• Exercise requirements
Repeat only these lines, exactly: the first line of the data, the line containing "He stretches forth, he snuffs the air;", and every line between them. Pictures stay out.
(Input for this task Opens)
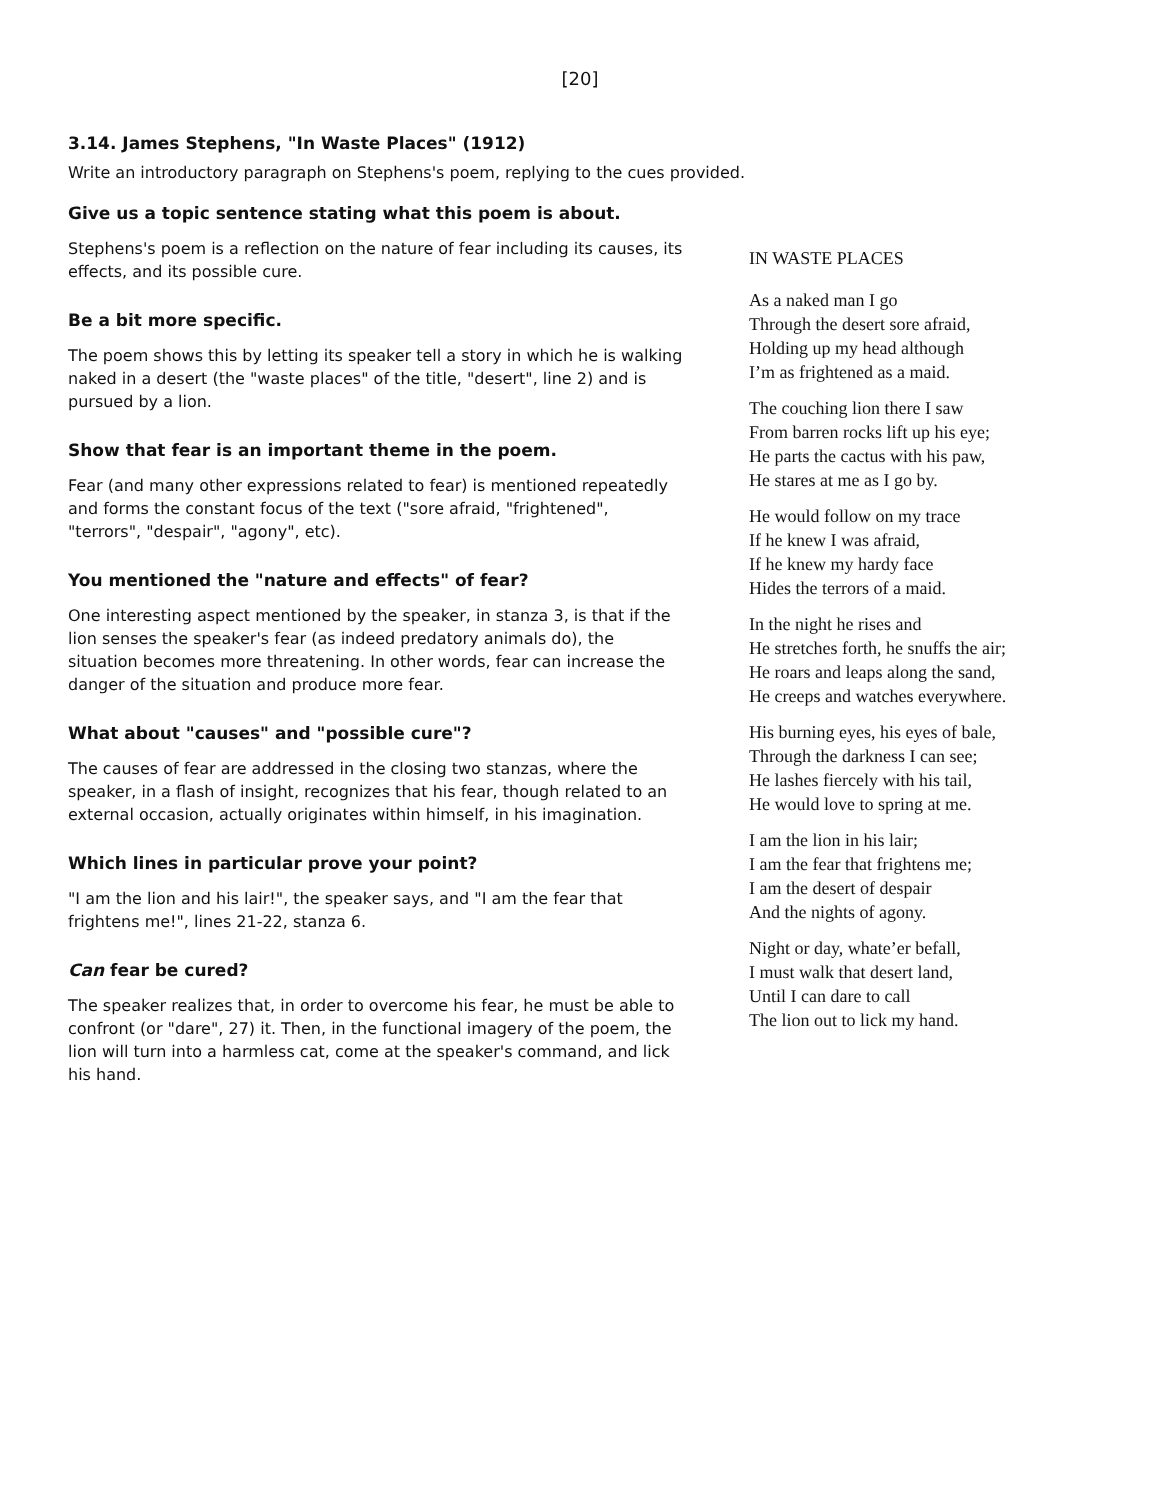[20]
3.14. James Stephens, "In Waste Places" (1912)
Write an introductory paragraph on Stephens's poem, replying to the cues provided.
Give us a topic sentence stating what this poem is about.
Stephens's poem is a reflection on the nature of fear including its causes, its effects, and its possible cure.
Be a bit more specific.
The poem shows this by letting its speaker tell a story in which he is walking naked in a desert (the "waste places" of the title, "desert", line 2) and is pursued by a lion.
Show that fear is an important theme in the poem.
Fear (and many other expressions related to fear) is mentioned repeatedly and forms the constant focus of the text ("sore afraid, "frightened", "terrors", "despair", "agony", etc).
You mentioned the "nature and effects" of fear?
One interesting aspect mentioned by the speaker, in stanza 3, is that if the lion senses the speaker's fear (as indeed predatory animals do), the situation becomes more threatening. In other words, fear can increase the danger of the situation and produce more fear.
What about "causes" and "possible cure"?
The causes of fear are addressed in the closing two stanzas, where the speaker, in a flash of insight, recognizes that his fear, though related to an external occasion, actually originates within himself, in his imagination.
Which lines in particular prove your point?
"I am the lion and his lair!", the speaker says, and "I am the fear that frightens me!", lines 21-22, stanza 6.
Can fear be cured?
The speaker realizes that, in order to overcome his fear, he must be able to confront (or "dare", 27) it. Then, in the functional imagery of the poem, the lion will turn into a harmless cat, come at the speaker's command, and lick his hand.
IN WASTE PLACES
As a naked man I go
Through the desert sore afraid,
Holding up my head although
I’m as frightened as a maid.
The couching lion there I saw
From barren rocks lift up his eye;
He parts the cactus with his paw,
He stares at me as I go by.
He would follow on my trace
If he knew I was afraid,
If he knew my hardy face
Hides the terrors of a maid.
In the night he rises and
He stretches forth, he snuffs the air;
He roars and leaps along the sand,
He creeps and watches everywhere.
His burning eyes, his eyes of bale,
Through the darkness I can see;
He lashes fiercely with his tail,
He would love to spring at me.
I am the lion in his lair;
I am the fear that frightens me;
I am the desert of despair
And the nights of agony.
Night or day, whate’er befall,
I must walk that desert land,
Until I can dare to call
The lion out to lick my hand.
(Input for this task Closes)
• Output of the task
[20]
3.14. James Stephens, "In Waste Places" (1912)
Write an introductory paragraph on Stephens's poem, replying to the cues provided.
Give us a topic sentence stating what this poem is about.
Stephens's poem is a reflection on the nature of fear including its causes, its effects, and its possible cure.
Be a bit more specific.
The poem shows this by letting its speaker tell a story in which he is walking naked in a desert (the "waste places" of the title, "desert", line 2) and is pursued by a lion.
Show that fear is an important theme in the poem.
Fear (and many other expressions related to fear) is mentioned repeatedly and forms the constant focus of the text ("sore afraid, "frightened", "terrors", "despair", "agony", etc).
You mentioned the "nature and effects" of fear?
One interesting aspect mentioned by the speaker, in stanza 3, is that if the lion senses the speaker's fear (as indeed predatory animals do), the situation becomes more threatening. In other words, fear can increase the danger of the situation and produce more fear.
What about "causes" and "possible cure"?
The causes of fear are addressed in the closing two stanzas, where the speaker, in a flash of insight, recognizes that his fear, though related to an external occasion, actually originates within himself, in his imagination.
Which lines in particular prove your point?
"I am the lion and his lair!", the speaker says, and "I am the fear that frightens me!", lines 21-22, stanza 6.
Can fear be cured?
The speaker realizes that, in order to overcome his fear, he must be able to confront (or "dare", 27) it. Then, in the functional imagery of the poem, the lion will turn into a harmless cat, come at the speaker's command, and lick his hand.
IN WASTE PLACES
As a naked man I go
Through the desert sore afraid,
Holding up my head although
I’m as frightened as a maid.
The couching lion there I saw
From barren rocks lift up his eye;
He parts the cactus with his paw,
He stares at me as I go by.
He would follow on my trace
If he knew I was afraid,
If he knew my hardy face
Hides the terrors of a maid.
In the night he rises and
He stretches forth, he snuffs the air;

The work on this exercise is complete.